Imagine the following conversation between a finance academic and his or her supervisor during an annual performance review:
Academic: So, do you think I am ready for a promotion? Supervisor: Well, I see that your teaching is very good, service is excellent, but…. Academic: But? Supervisor: You haven’t got the numbers yet? Academic: Numbers? Supervisor: Yes, the required number of papers! Academic: How many? Supervisor: Oh, just a few more.
The supervisor is not necessarily a bad person, but is merely following the rules. Or should we say, applying the rules.
The rules say a certain number of academic papers is necessary for promotions.

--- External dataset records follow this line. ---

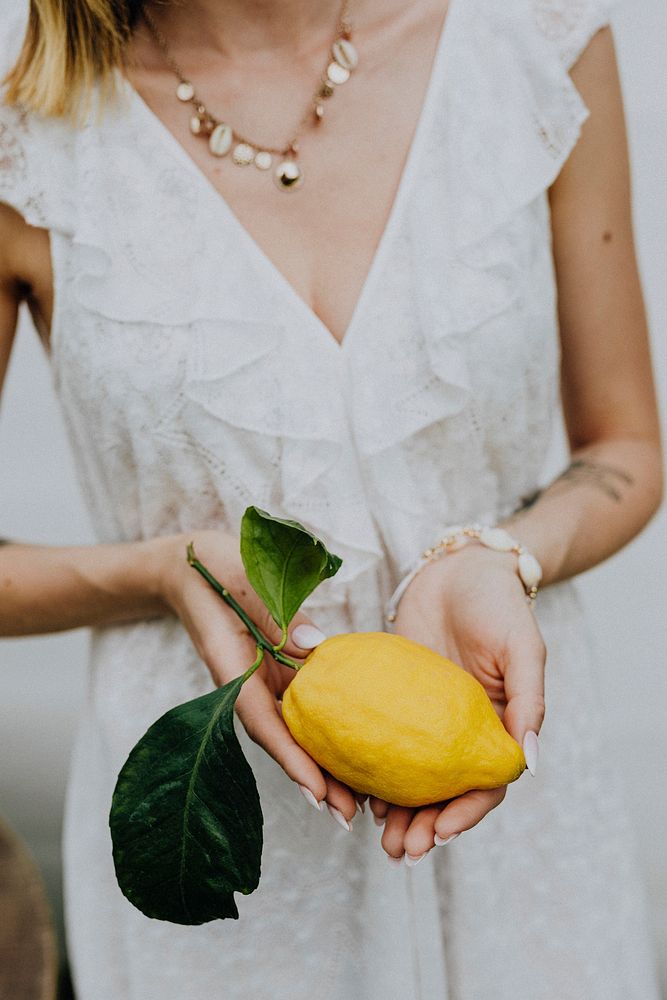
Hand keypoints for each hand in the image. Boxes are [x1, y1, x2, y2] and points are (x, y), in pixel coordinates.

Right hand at [151, 529, 358, 828]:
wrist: (189, 565)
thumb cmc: (214, 567)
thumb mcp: (244, 579)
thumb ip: (275, 613)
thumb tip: (315, 647)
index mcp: (231, 669)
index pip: (263, 723)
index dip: (291, 760)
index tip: (318, 795)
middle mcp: (245, 685)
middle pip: (282, 740)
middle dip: (314, 778)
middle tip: (351, 814)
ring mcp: (259, 682)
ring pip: (293, 730)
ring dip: (322, 763)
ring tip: (359, 800)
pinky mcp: (272, 673)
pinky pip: (300, 708)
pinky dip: (322, 732)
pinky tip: (351, 750)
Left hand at [372, 543, 545, 863]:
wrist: (459, 566)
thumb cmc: (498, 604)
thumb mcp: (523, 647)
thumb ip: (529, 701)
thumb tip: (530, 761)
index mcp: (498, 725)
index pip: (487, 783)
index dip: (467, 813)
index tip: (439, 832)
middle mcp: (461, 728)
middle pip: (445, 790)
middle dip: (424, 825)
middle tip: (398, 850)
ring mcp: (426, 715)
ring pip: (411, 774)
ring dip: (396, 810)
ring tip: (375, 836)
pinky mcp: (394, 696)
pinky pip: (382, 738)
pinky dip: (371, 768)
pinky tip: (352, 788)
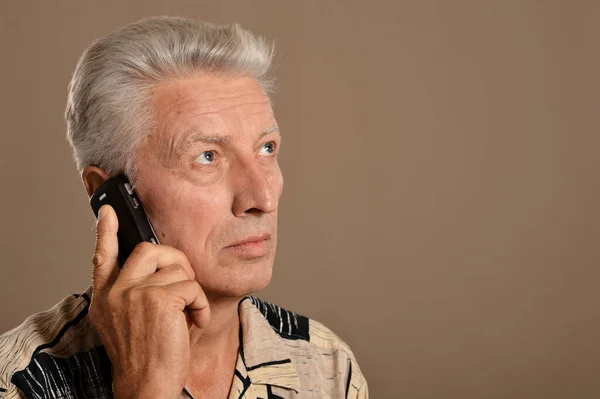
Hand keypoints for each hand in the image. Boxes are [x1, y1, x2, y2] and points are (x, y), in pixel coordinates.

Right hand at [89, 204, 210, 398]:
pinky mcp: (158, 299)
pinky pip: (191, 286)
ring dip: (191, 291)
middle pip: (149, 250)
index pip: (102, 256)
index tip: (107, 211)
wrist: (146, 387)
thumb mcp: (128, 322)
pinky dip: (201, 305)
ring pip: (177, 269)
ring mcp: (133, 293)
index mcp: (105, 297)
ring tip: (189, 315)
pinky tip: (196, 322)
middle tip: (184, 284)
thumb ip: (133, 293)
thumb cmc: (146, 356)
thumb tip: (160, 267)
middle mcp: (114, 292)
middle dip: (174, 259)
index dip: (105, 231)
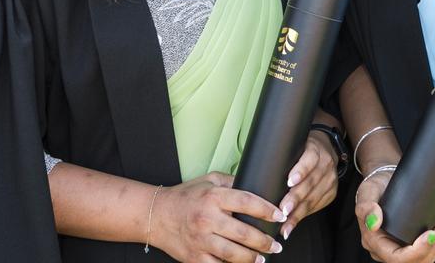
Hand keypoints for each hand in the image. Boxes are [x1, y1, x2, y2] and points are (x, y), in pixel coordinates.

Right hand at [155, 172, 285, 262]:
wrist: (156, 214)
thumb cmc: (184, 196)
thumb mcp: (208, 180)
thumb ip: (231, 182)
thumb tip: (255, 184)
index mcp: (213, 197)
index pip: (247, 201)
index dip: (267, 210)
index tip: (279, 215)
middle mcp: (207, 218)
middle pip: (244, 232)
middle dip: (264, 241)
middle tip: (276, 244)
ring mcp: (200, 240)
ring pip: (233, 253)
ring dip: (252, 258)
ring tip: (263, 258)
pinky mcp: (194, 257)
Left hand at [277, 130, 338, 239]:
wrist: (326, 149)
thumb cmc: (302, 149)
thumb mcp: (295, 145)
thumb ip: (283, 155)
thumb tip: (258, 171)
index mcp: (315, 149)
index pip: (310, 159)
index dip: (300, 171)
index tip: (289, 182)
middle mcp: (325, 164)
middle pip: (310, 183)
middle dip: (295, 198)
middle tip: (283, 210)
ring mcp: (330, 180)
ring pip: (313, 198)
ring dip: (297, 214)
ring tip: (285, 225)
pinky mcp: (330, 193)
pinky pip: (316, 207)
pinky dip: (302, 217)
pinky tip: (291, 226)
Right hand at [355, 167, 434, 261]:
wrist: (383, 183)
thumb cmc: (375, 188)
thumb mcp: (367, 191)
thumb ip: (366, 206)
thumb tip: (374, 223)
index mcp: (373, 241)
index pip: (396, 258)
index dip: (416, 252)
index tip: (431, 235)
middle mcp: (383, 249)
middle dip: (430, 251)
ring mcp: (395, 248)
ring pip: (418, 261)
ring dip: (434, 250)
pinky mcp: (405, 244)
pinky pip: (420, 255)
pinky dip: (433, 247)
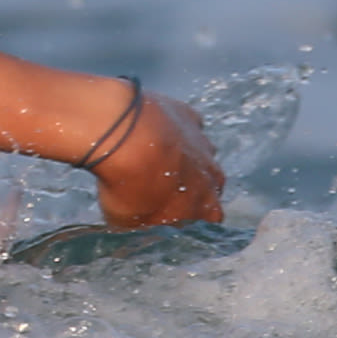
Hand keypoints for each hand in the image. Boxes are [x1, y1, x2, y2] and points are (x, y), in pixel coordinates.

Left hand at [86, 89, 226, 229]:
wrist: (125, 135)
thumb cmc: (127, 185)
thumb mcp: (127, 221)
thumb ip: (142, 222)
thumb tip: (138, 221)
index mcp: (204, 206)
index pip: (210, 218)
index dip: (190, 218)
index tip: (169, 216)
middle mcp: (212, 174)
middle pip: (211, 185)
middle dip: (193, 187)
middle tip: (163, 187)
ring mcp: (202, 142)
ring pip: (202, 153)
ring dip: (186, 157)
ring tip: (157, 157)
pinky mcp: (188, 115)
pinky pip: (188, 124)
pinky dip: (175, 129)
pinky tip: (154, 130)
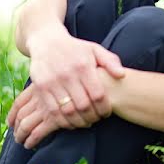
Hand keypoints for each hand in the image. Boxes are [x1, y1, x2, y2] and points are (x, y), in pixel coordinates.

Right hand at [7, 28, 123, 132]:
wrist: (46, 41)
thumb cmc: (76, 48)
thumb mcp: (95, 49)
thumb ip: (110, 61)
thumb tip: (122, 75)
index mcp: (84, 65)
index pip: (98, 95)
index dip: (104, 108)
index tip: (106, 113)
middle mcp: (68, 74)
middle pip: (83, 106)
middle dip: (92, 117)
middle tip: (96, 119)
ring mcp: (52, 81)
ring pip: (67, 111)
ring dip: (78, 122)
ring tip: (85, 122)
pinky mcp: (41, 88)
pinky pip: (53, 111)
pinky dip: (63, 121)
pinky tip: (70, 121)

But, herein lies a dilemma – there is really no certainty about that number.
There are rarely any written policies at universities on how many papers are required for promotions, so the goal posts can keep moving.
More interestingly, if you are able to churn papers but have average or poor teaching record and little service to the university and community, you could become a professor very quickly. “Professor of what?”, you may ask. For many academics it seems, it doesn’t really matter.
Welcome to the world of publish or perish. And be careful, the “rules” may be literally applied. After all, we’ve got to keep the pot boiling!
What to publish?
So, if you are a finance academic, what kind of articles should you be publishing?
You’ve got to write about markets, asset pricing, risk management, and so on. More importantly, you have to make some predictions. How will markets perform? How can we manage the risks of investing?
It is fine if your predictions, findings, propositions have not been tested or have been proved to be wrong. You can just keep publishing, and keep making more predictions and propositions.
The journals will publish them anyway. After all, how would they survive without a constant flow of articles?
The most important question here is: how does a finance academic’s research benefit society? If only the quantity of research is seen as important, than it does not matter at all.
Moreover, your research may not even benefit you – it will be useless if you can’t even apply your research to your own teaching.
So, dear finance colleagues, don’t worry about the practical value of your research.
Getting the numbers
Here are some practical tips on boosting your research output:
Do not delve too much into one area. You might learn a little that markets are not really efficient and gain some respectability and authority in the area, but the numbers will be very slow in coming. Your colleagues will leave you behind.
Join your colleagues in whatever project they are working on. It does not necessarily have to be in your area or something that interests you. It’ll be worth the effort you will get another published piece.
Even better, get your name associated to a project without any real input. It is OK even if you are fifth in line on the author list.
And, do not worry about the practical usefulness of the theories, models and of your research to society. There’s no time to be ethical.
Teaching by numbers
Our obsession with numbers extends beyond just research output. Take the case of a class attendance. On one hand, universities are increasing their online presence.
A colleague remarked the other day that these days you can complete a university program from your bedroom. It sounds a bit like Internet banking.
On the other hand, we want as many students as possible to attend lectures. Even if the lecture is on a Friday at 8pm, we’re hungry for the numbers.
The student failure rate is also important. You can’t have everybody passing, so you need to fail some to satisfy a pre-determined percentage.
Likewise, the distribution of grades is important. You can’t award too many high distinctions, or else you might get the numbers wrong.
And let’s not forget about meetings. What happens in a meeting or afterwards is less important than, you guessed it, how many people attended.
Then you can go around telling others about attendance, which is of course the most important agenda item.
Social functions are the same. Who turned up, who did not, is a key question. Take the annual Christmas party, for instance. No, you can’t decide not to socialise. You have to attend, even if you hate it.
You also have to attend the odd research seminar, but it’s ok if you don’t say a word and don’t know anything about the presentation.
Again the relevance of the seminar is immaterial. What is more important is who asked the questions, how many questions were asked, who understands econometrics better, how many attended.
But there are some questions you should not ask, including what is the relevance of the research for society or the business world? What are implications for the future.
If you attend the seminars, meetings and so on, you make a claim in your performance review – that you are a good corporate citizen.
You can say that you have attended four staff meetings, two graduation ceremonies, one Christmas party, and six research seminars. If you don’t attend these and your paper numbers are not up to scratch, then you could be in trouble.
The moral of the story is: show your face, talk to a few people, and make sure they notice you.
Padding out the figures
When you do produce a research paper in finance, make sure it has lots of equations, models, even, lots of tables and diagrams.
Don’t worry that Paul Krugman, the famous US economist, said that equations and diagrams should be no more than just scaffolding used to construct an intellectual edifice. Removing all these leaves only plain English behind.
Also, the more the references the better. Cite anybody who who has done similar work.
And a tip on referencing: no need to read the literature that is to be included in your list – just get the list from another paper.
Just get the numbers, keep the pot boiling and publish or perish!